As such, a liquidated damages provision will be upheld “if the amount liquidated bears a reasonable proportion to the probable loss and the amount of actual loss is incapable or difficult of precise estimation․ If, however, the amount fixed is plainly or grossly disproportionate to the probable loss, the provision calls for a penalty and will not be enforced.” Kingsbridge Med. Ctr., P.C. v. Hill, 357 F.Supp.2d 754, 758 (S.D.N.Y.2005) (citing Truck Rent–A–Center, Inc. v. Puritan Farms 2nd, Inc., 41 N.Y.2d 420, 393 N.Y.S.2d 365, 361 N.E.2d 1015 (1977)).
In order to challenge a liquidated damages provision, a party “must demonstrate either that damages flowing from a prospective [breach] were readily ascertainable at the time [the parties] entered into their [contract], or that the [liquidated damages are] conspicuously disproportionate to these foreseeable losses.” JMD Holding, 4 N.Y.3d at 380, 795 N.Y.S.2d 502, 828 N.E.2d 604. “The burden is firmly on the party challenging the provision to provide that justification by demonstrating that the stipulated damages are, in fact, an unconscionable penalty.” GFI Brokers, LLC v. Santana, 2009 WL 2482130, Nos. 06 Civ. 3988(GEL), 06 Civ. 4611(GEL), at *2 (Aug. 13 2009 S.D.N.Y.). “[W]here there is doubt as to whether a provision constitutes an unenforceable penalty or a proper liquidated damage clause, it should be resolved in favor of a construction which holds the provision to be a penalty.” Willner v. Willner, 145 A.D.2d 236, 538 N.Y.S.2d 599, 602 (2d Dep't 1989).
When evaluating a liquidated damages provision, a court must also give due consideration to “whether the parties were sophisticated and represented by counsel, the contract was negotiated at arms-length between parties of equal bargaining power, and ․ that [the provision] was freely contracted to.” The Edward Andrews Group, Inc. v. Addressing Servs. Co., Inc., No. 04 Civ. 6731(LTS)(AJP), 2005 WL 3215190, at *6 n. 3 (S.D.N.Y. Nov. 30, 2005) (internal quotation marks and citations omitted).

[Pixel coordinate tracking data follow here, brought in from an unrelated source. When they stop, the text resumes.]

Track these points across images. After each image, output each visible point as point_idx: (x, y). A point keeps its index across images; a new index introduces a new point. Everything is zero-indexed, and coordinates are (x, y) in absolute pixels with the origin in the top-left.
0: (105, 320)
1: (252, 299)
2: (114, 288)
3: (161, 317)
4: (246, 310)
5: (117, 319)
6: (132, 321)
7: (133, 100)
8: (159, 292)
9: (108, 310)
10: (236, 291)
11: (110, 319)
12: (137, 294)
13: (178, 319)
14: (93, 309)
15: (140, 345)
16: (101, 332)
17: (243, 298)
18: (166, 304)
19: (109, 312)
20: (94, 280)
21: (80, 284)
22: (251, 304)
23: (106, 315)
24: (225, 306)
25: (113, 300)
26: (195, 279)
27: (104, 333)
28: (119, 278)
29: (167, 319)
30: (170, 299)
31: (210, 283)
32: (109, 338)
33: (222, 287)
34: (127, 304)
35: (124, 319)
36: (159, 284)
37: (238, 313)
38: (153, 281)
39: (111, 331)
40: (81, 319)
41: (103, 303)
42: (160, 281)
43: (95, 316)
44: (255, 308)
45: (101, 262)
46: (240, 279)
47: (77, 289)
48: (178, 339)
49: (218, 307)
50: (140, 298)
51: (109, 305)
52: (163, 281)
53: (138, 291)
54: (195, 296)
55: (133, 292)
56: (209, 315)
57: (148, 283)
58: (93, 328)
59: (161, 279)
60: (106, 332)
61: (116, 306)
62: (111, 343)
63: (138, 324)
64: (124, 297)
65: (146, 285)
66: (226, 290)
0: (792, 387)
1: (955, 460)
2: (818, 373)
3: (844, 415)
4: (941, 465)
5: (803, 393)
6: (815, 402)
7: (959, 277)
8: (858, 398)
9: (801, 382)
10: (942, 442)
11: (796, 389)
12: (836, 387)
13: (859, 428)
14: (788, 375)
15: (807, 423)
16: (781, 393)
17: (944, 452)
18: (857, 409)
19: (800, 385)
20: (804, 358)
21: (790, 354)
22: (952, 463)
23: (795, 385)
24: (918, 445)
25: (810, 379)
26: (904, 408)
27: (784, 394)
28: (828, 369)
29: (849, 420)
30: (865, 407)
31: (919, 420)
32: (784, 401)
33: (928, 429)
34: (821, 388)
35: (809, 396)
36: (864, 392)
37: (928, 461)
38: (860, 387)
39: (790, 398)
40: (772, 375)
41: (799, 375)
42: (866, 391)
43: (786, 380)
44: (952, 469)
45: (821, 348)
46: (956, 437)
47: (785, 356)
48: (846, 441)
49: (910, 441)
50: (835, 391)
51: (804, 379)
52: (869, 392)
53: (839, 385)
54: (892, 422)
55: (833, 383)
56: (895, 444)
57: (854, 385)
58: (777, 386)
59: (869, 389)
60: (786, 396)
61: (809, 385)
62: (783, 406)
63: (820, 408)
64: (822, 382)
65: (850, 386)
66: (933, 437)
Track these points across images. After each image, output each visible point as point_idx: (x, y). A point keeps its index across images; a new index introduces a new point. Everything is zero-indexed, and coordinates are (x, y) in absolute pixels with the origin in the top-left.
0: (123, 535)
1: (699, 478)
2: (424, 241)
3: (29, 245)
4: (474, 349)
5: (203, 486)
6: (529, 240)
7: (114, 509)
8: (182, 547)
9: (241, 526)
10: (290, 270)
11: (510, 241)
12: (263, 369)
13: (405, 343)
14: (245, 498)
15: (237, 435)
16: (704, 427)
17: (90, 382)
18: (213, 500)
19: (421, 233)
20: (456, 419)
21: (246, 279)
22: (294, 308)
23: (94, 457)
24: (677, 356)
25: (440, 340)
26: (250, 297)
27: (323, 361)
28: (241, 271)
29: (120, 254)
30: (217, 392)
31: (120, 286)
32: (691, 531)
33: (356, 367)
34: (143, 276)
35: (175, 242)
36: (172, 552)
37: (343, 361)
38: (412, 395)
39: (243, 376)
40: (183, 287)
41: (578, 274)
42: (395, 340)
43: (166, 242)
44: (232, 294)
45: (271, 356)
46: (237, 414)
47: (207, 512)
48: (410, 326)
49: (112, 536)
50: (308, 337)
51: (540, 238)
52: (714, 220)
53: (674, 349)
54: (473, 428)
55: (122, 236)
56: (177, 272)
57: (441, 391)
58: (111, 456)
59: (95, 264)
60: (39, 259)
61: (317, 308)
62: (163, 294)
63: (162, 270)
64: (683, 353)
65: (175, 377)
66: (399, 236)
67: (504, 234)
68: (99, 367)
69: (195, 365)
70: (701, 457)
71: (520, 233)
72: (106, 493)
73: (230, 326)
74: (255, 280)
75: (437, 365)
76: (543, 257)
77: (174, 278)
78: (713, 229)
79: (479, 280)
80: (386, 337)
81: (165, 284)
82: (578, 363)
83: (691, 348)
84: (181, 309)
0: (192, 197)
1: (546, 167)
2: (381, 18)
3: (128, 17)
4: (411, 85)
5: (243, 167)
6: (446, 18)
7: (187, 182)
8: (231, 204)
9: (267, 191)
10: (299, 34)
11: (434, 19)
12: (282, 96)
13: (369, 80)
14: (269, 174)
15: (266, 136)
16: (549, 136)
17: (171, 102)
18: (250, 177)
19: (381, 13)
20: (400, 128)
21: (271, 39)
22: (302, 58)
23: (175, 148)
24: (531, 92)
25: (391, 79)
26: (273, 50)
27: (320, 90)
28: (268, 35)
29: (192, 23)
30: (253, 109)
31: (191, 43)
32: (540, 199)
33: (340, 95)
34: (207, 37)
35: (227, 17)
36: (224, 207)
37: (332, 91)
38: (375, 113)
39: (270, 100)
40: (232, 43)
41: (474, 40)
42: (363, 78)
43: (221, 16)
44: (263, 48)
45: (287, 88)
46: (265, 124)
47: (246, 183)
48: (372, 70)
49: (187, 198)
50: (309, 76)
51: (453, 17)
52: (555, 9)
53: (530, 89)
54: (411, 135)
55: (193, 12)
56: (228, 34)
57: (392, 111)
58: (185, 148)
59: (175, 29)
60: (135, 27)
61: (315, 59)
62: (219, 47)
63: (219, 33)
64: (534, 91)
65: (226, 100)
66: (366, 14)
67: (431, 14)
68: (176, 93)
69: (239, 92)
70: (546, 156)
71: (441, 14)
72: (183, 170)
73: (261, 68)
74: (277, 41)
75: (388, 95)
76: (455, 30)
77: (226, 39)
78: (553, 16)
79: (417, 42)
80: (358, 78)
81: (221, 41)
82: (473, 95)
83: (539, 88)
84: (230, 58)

In the case sub judice, the trial court's judgment does not contain findings sufficient to support a determination either that the earnest money deposit is an allowable award of liquidated damages or that it is not allowable as a penalty. It does not appear that the trial court considered any of the required factors in making its determination. Therefore, I would reverse and remand the case for the trial court to make such findings and conclusions.